O esgarçamento e a polarização a que estamos assistindo na política chegou em todas as áreas de nossa sociedade. Os recentes imbróglios em torno da mostra de arte em Porto Alegre, a censura a uma peça teatral por um juiz em São Paulo, a performance do artista nu. O que ocorreu a estes eventos representam o quadro mais agudo dessa nossa crise política. O avanço avassalador do poder político de seguimentos conservadores não só atenta contra o sentido de humanidade que ainda estamos tentando consolidar, como também remonta a nossa sociedade para tempos medonhos.
Teodor Adorno escreveu um texto, Educação após Auschwitz, no qual ele diz que a barbárie precisa ser evitada, todos os dias. Todos os dias temos de renovar as forças para lutarmos contra a barbárie. A base social para a gente lutar contra a barbárie é a política. No exercício político, no fazer da atividade política, reside a possibilidade de a sociedade enfrentar as contradições, como estas que agora nos agoniam.
Por isso, o levante destas forças conservadoras, embora parte dela esteja legitimada por estruturas políticas, é um paradoxo. Ao mesmo tempo que é legítima a manifestação dos grupos sociais, é preciso pensar no teor do que é manifestado. Por exemplo, a derrubada do governo do Partido dos Trabalhadores representou para os conservadores um momento de desmanche das poucas políticas de visibilidade feitas sob este partido. Partiram para cima e criaram um factoide de que a defesa das minorias é coisa de petista, de esquerdista.
Quando os conversadores atacam desta maneira fazem um trabalho que pode reverberar contra eles mesmos. A defesa das minorias não pode ser feita por um gueto de pessoas identificadas com ideias de esquerdas. Defender as minorias é uma defesa do sentido de humanidade. Por isso, quando a obra de arte é atacada como bode expiatório, isso é ataque aos direitos de minorias. O ataque às minorias é o ataque ao sentido de humanidade.
A mentalidade conservadora não é uma excrescência. É louvável que as pessoas, dentro do estado, defendam suas posições. Todavia, defender posições não é o ataque ao sentido de humanidade. O estado não pode pender, com sua força e com sua estrutura, para a defesa de posições conservadoras. O estado tem o dever de defender o sentido de humanidade que por pressuposição é a defesa de toda e qualquer diversidade.

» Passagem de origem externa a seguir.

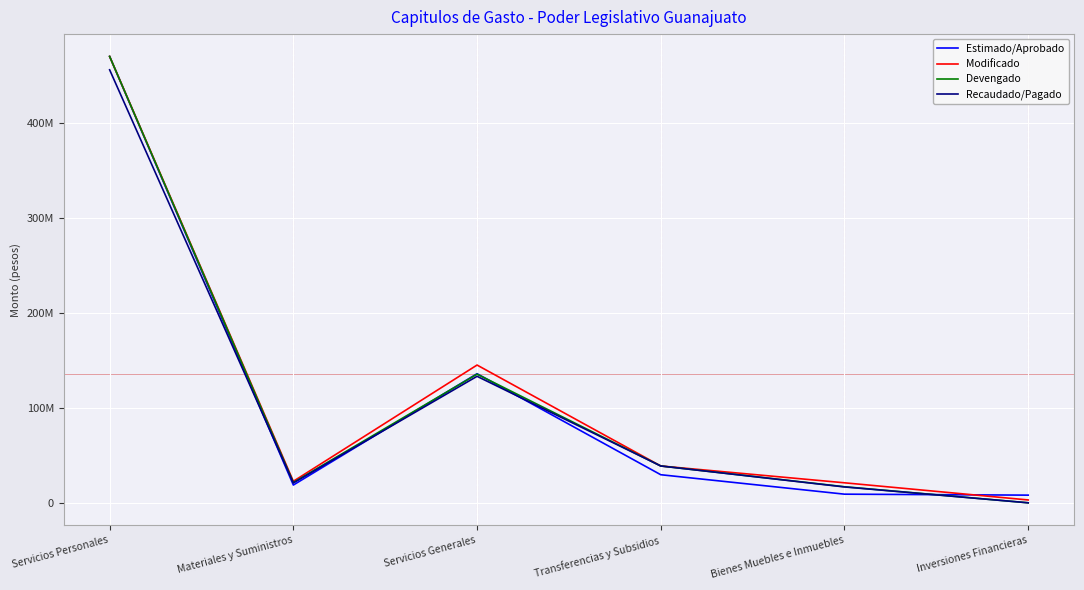

What is the difference between the maximum and second lowest values in the Recaudado/Pagado series?

438924230.5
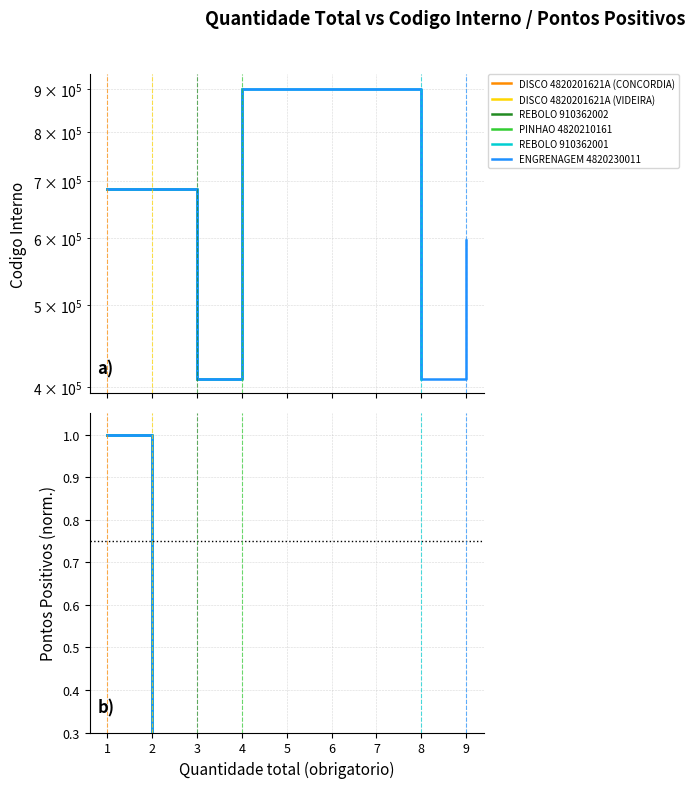

True or false: Pontos Positivos and Codigo Interno cross at least once.

False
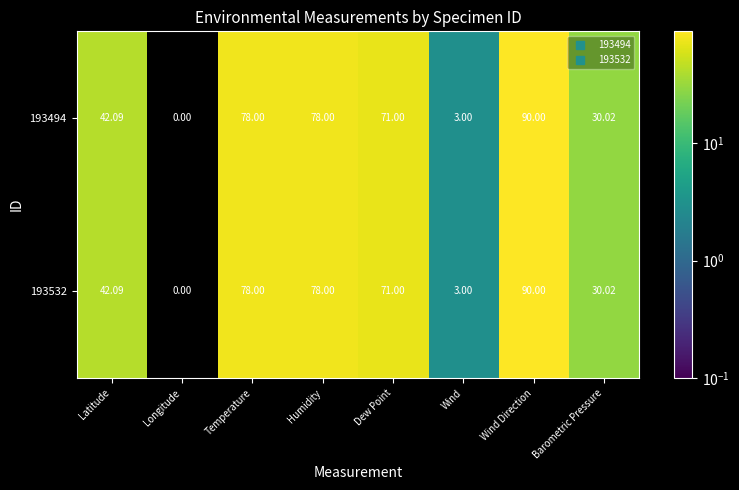

At which label does 193532 reach its peak?

Wind Direction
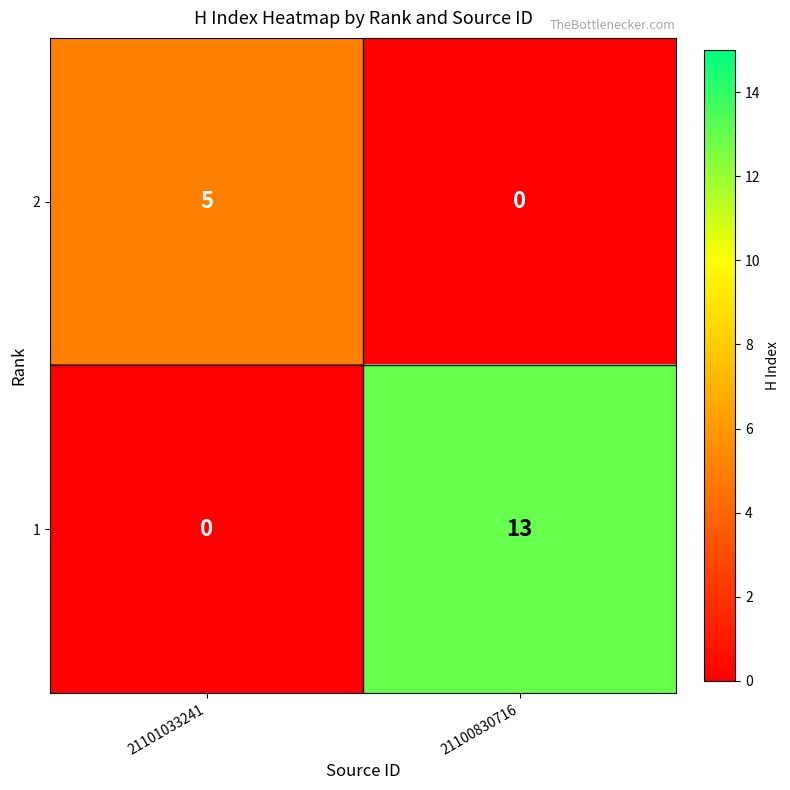

What is the sum of all 1 values?

13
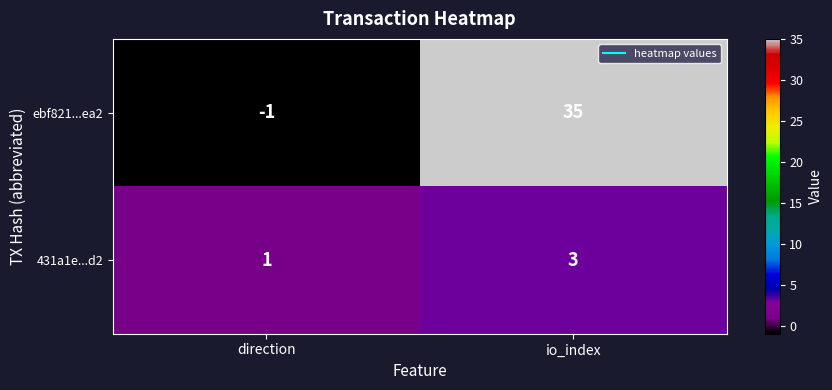

How many distinct data groups are displayed?

2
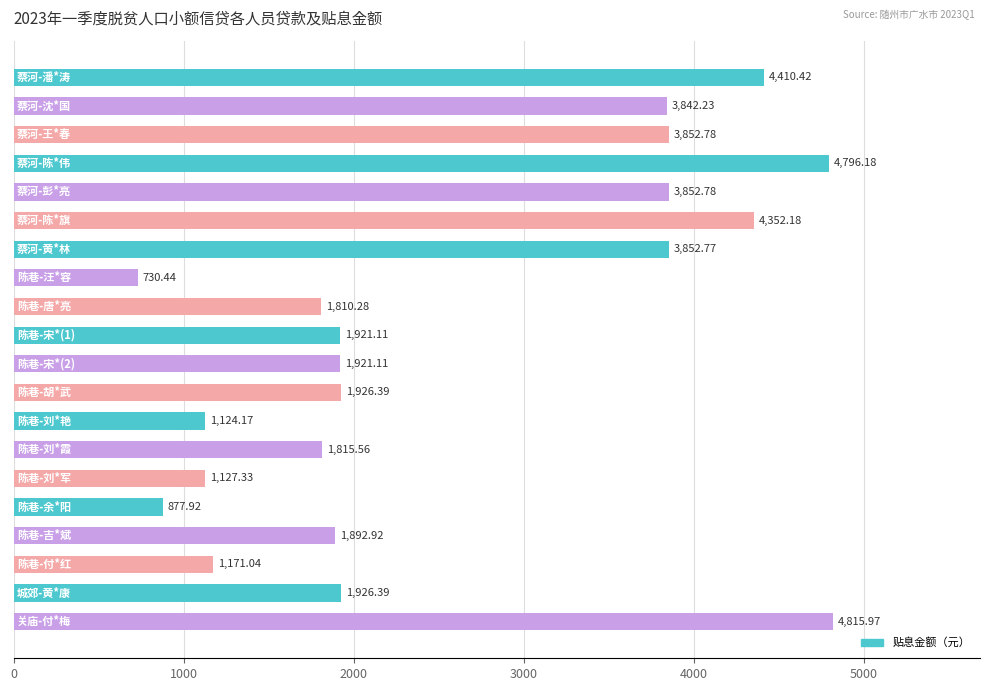

What is the greatest value displayed?

4816.0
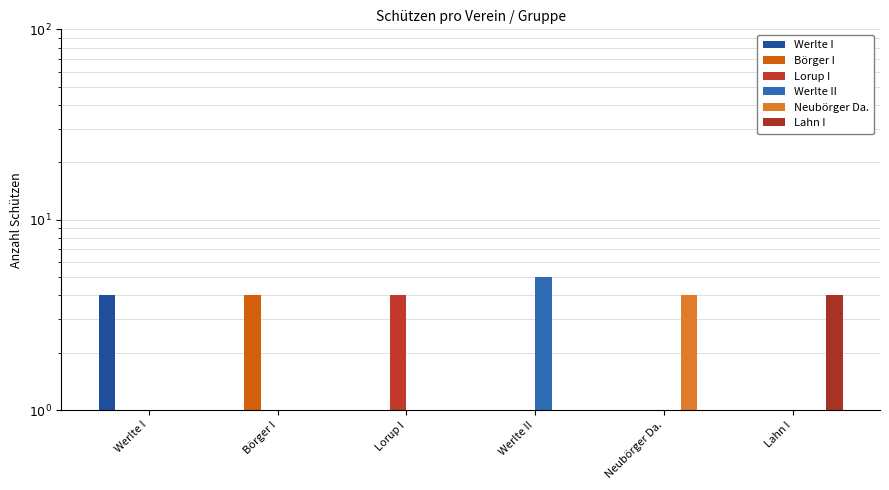

At which category does the chart reach its minimum across all series?

Börger I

A hipocrisia pode ser uma condição das pessoas, podemos ter uma pessoa como Alexandre Frota a defender valores cristãos e a moral. Mas o estado não pode ser nem o MBL nem Alexandre Frota. Quando o prefeito de São Paulo, por exemplo, faz coro aos brados dos conservadores, ele leva consigo o estado, porque ele fala como prefeito.
O pior do governo deposto não foi a mínima defesa dos direitos das minorias. O governo atual (e sua base apoiadora de viés conservadora) não pode lutar contra estes avanços (repito, mínimos). A sociedade plural e diversa é uma forma de fortalecer o estado. Toda vez que o estado pende para um lado, toda a sociedade perde e vai sofrer o peso da mão do estado, que agindo como estado defende uma bandeira de um grupo social.
A obra de arte não pode ser apenas um conforto estético, ela tem de trazer ao debate as nossas contradições. A nudez para as artes é um conjunto com enorme poder simbólico, por isso não podemos reduzi-la ao critério de entendimento de um grupo social. A nudez é também o espaço das nossas maiores contradições. A crise política que agora vivemos também reflete o esquema moral no qual ainda lidamos com a nudez, porque esta ainda é nossa parte mais hipócrita em nosso sentido de humanidade.